== ACTIVITY 1 ==
Can you set down the part of the SOG knives thread from "Knife Three. A" up to and including "to your comments."?
== ACTIVITY 2 ==
Can you answer these questions from the SOG knives thread below?
(a) What does Sheldon do for a living?
(b) Which brand does roy use for kitchen knives?
(c) According to Verteidiger, where is the SOG Seal Team made?

== GIVEN TEXT ==
+++
# SOG Knives.....



## Sheldon (May 8, 2013)

Its finally time for my first thread, after months of lurking in the shadows. :grin:

After quite a bit of internet research on forums, youtube & local stores (Price point, quality & selection) I've decided to purchase some SOG knives.

I'm a chef by trade and love my blades currently owning around 15 knives. I own Global, Porsche Croma, Fiskars & Wusthof blades. I know each knife and what they are great at, but for me one knife can't do everything.

So applying my twisted logic to the SHTF, I think I'll need minimum of three different blades to bug out with and this is where advice is needed.

Knife One. The last line in self defense, a fighting knife. I've already taken a shine to the 'Agency.' (Possibly starting Krav Maga Classes soon.)

Knife Two. A utility survival knife. Something that's at home with the general knife tasks.

Knife Three. A folding knife. More aimed at the skinning and preparation of game (& possibly road kill )

I intend to team these up with a camp axe/tomahawk too. For a little extra redundancy.

Any advice on blade brand/selection would be great, its something new for me and I look forward to your comments.

Cheers

Sheldon


----------



## roy (May 25, 2013)

I like knives and have a bunch. For kitchen knives I use Dexter-Russell because they are decent quality and cheap.

You probably don't want to hear what I have to say but just file it away for use later.

Nobody needs a fighting knife. We can always tell the new guys by the Rambo knives they are carrying. Most of the special op guys carry something practical like a Swiss Army knife or a locking folder.

One knife is all you need. It can be something like a locking folder or a fixed blade skinner. The mora that you folks developed is an excellent knife. 

If you only have one knife you gotta make sure you don't lose it. I carry a small (tiny) Gerber LST clipped to a D ring on my pack with a mini-caribiner. You might want something a bit bigger with a 2 - 3" blade.

A hatchet is nice to have but heavy. Gerber/Fiskar makes a small one that has a hollow plastic that I carry when weight is not a concern. I have a short Machete (18") that serves the same purpose that I ocassionally carry. The plus side of it is that it is actually a short sword that would serve better than any fighting knife.

As far as SOG knives go, they are O.K. but overpriced and made in China.


----------



## Verteidiger (Nov 16, 2012)

I collect and own knives, and SOG makes some excellent knives.

The SOG Seal Team is a superb fixed blade knife, chosen for carry by the US Navy SEALs, as the name demonstrates. If you are choosing a fighting knife, this one has been carried in combat by America's best. And it is made in Japan. I own two of these, and it is my favorite knife.

For a utility/general use knife, the SOG Seal Pup is a knife chosen by many outdoor magazines as the best knife for outdoorsmen. It is medium length fixed blade. They come with kydex or ballistic nylon sheaths and are perfect as an all-around knife.
+++
== RECORDS SUPPLIED ==
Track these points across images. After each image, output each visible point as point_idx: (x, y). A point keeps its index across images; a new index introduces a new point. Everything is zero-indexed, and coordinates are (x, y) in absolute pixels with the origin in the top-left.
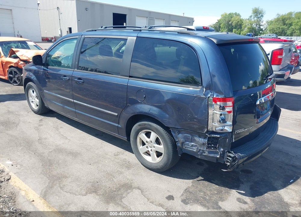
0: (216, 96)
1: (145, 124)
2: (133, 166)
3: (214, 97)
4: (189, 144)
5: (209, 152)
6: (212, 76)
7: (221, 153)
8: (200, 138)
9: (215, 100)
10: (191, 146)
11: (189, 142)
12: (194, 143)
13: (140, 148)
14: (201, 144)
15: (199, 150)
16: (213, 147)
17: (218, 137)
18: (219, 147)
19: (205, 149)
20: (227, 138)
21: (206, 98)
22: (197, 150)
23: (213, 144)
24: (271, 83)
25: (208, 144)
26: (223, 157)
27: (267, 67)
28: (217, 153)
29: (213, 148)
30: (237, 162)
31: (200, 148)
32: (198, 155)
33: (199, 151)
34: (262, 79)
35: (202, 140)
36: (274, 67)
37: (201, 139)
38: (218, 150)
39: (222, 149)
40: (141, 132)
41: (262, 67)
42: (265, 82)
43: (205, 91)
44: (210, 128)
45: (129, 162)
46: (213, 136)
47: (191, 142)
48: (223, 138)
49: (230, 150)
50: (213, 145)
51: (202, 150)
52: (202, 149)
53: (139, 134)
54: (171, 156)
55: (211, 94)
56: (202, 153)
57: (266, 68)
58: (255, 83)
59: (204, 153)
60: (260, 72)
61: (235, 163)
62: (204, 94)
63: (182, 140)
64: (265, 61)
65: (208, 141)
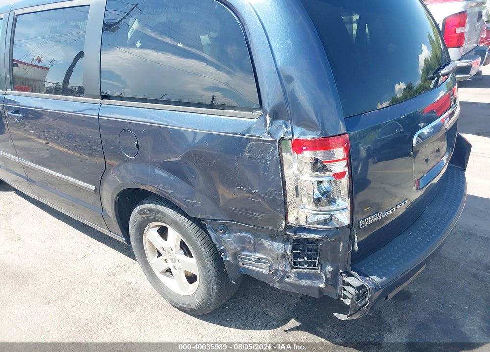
0: (300, 135)
1: (151, 210)
2: (143, 302)
3: (295, 137)
4: (249, 256)
5: (300, 276)
6: (284, 79)
7: (329, 276)
8: (276, 241)
9: (298, 146)
10: (256, 261)
11: (251, 252)
12: (263, 254)
13: (152, 262)
14: (277, 255)
15: (276, 270)
16: (306, 262)
17: (317, 240)
18: (323, 262)
19: (288, 269)
20: (339, 240)
21: (274, 142)
22: (270, 271)
23: (306, 255)
24: (447, 86)
25: (295, 256)
26: (335, 285)
27: (438, 52)
28: (317, 277)
29: (306, 266)
30: (368, 297)
31: (276, 266)
32: (274, 282)
33: (275, 273)
34: (426, 79)
35: (279, 247)
36: (453, 53)
37: (276, 244)
38: (319, 271)
39: (330, 268)
40: (148, 227)
41: (425, 53)
42: (432, 86)
43: (271, 123)
44: (291, 219)
45: (135, 291)
46: (303, 236)
47: (255, 251)
48: (330, 241)
49: (349, 269)
50: (306, 259)
51: (282, 271)
52: (280, 268)
53: (145, 230)
54: (214, 284)
55: (285, 129)
56: (283, 277)
57: (436, 55)
58: (409, 88)
59: (288, 277)
60: (422, 64)
61: (363, 302)
62: (268, 133)
63: (232, 247)
64: (433, 41)
65: (294, 248)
+++
== YOUR RESPONSE 1 ==
Knife Three. A folding knife. More aimed at the skinning and preparation of game (& possibly road kill )

I intend to team these up with a camp axe/tomahawk too. For a little extra redundancy.

Any advice on blade brand/selection would be great, its something new for me and I look forward to your comments.

== YOUR RESPONSE 2 ==
(a) Sheldon is a chef.
(b) Dexter-Russell.
(c) Japan.